Tender Moment for Oil Sale Governance in Nigeria
It’s that time of year again: the Nigerian National Petroleum Corporation (NNPC) is seeking new buyers for the country’s oil. In a tender announcement last week, the state-owned company invited “qualified and credible companies” to vie for contracts to purchase Nigerian crude in 2017; applications are due 24 November.
Even with the current low oil prices, crude oil sales are the Nigerian government’s largest revenue stream. Typically, when not facing major disruptions, the corporation sells up to a million barrels daily; NNPC disclosed at least USD 14 billion in public oil sale revenues for 2015. Since 2014, when former central bank governor Lamido Sanusi raised an alarm that USD 20 billion in NNPC oil sale revenues had gone “missing,” oil sales have also been controversial and closely watched. The August 2015 report Inside NNPC Oil Sales—the first in-depth, independent analysis of how Nigeria’s oil is sold—took the Sanusi story further, showing how the corporation’s approach often suffered from high corruption risks and failed to maximize returns for the country.

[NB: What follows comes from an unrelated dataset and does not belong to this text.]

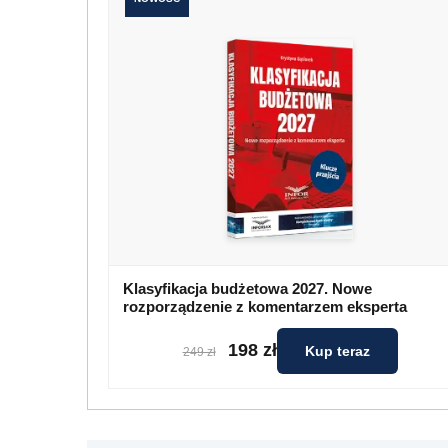
Klasyfikacja budżetowa 2027. Nowe
rozporządzenie z komentarzem eksperta
198 zł
Kup teraz
249 zł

President Muhammadu Buhari was elected in March 2015, and promised to tackle corruption—including in the oil sector. NNPC’s first round of oil sale contract awards under Buhari—finalized last December—showed some improvements over what happened during the tenure of his predecessor, Goodluck Jonathan. The winner’s list included more refiners, curtailing Nigeria’s long-standing reliance on oil traders. It also had fewer of the unqualified, passive “middleman” companies that sometimes share the margins they capture with politically exposed persons. It also avoided Nigeria’s historically scandal-prone sales to smaller African governments. New management took some steps to make the award process more transparent, including opening bids on live television.
The results were not totally without blemish. Several of the companies had serious legal and reputational red flags, not least alleged bribery and fuel subsidy fraud. Some were local fuel sellers not known for trading Nigerian crude abroad. NNPC had canceled other sales contracts with two other winners just four months before, saying they were “skewed in favor of the companies.” Inside NNPC Oil Sales estimated that three unbalanced terms in one of the deals cost Nigeria at least USD 381 million (or USD 16 per barrel) in a single year. And despite the early emphasis on openness and due process, NNPC's final published list of 2016 oil buyers—only released earlier this month—showed six more firms that were added later, for reasons unknown.

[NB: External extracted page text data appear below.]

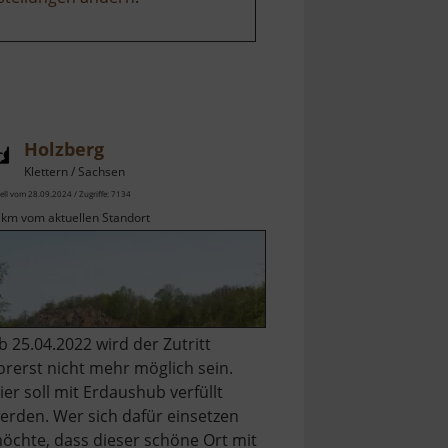
Holzberg
Klettern / Sachsen
ell vom 28.09.2024 / Zugriffe: 7134
 km vom aktuellen Standort
b 25.04.2022 wird der Zutritt
orerst nicht mehr möglich sein.
ier soll mit Erdaushub verfüllt
erden. Wer sich dafür einsetzen
öchte, dass dieser schöne Ort mit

It would unfair to expect NNPC under President Buhari to solve all of its oil sale governance problems in a single award cycle. Some go back decades, to times of military rule. Meanwhile Nigeria’s local content law puts pressure on the corporation to sell to Nigerian firms, even if these companies have weaker oil trading credentials. Hopefully NNPC will publish the full list of winners in a timely fashion. It should also consider disclosing the beneficial owners of the winning companies, to avoid rumors of political favoritism, as well as regular per-cargo sales data showing what the winning companies actually buy. Right now this information only appears years later in Nigerian Extractive Industries Transparency Initiative reports.
Inside NNPC Oil Sales noted that the governments of Presidents Olusegun Obasanjo and Umaru Yar’adua also tightened up NNPC’s roster of oil buyers during their first years in office. But then questionable deals mushroomed as patronage demands grew—especially closer to election seasons. These next awards will signal whether the gains seen so far show a fundamental shift in the management of Nigerian oil sales or a more typical inaugural housecleaning exercise.
Aaron Sayne is a senior governance officer with the Natural Resource Governance Institute.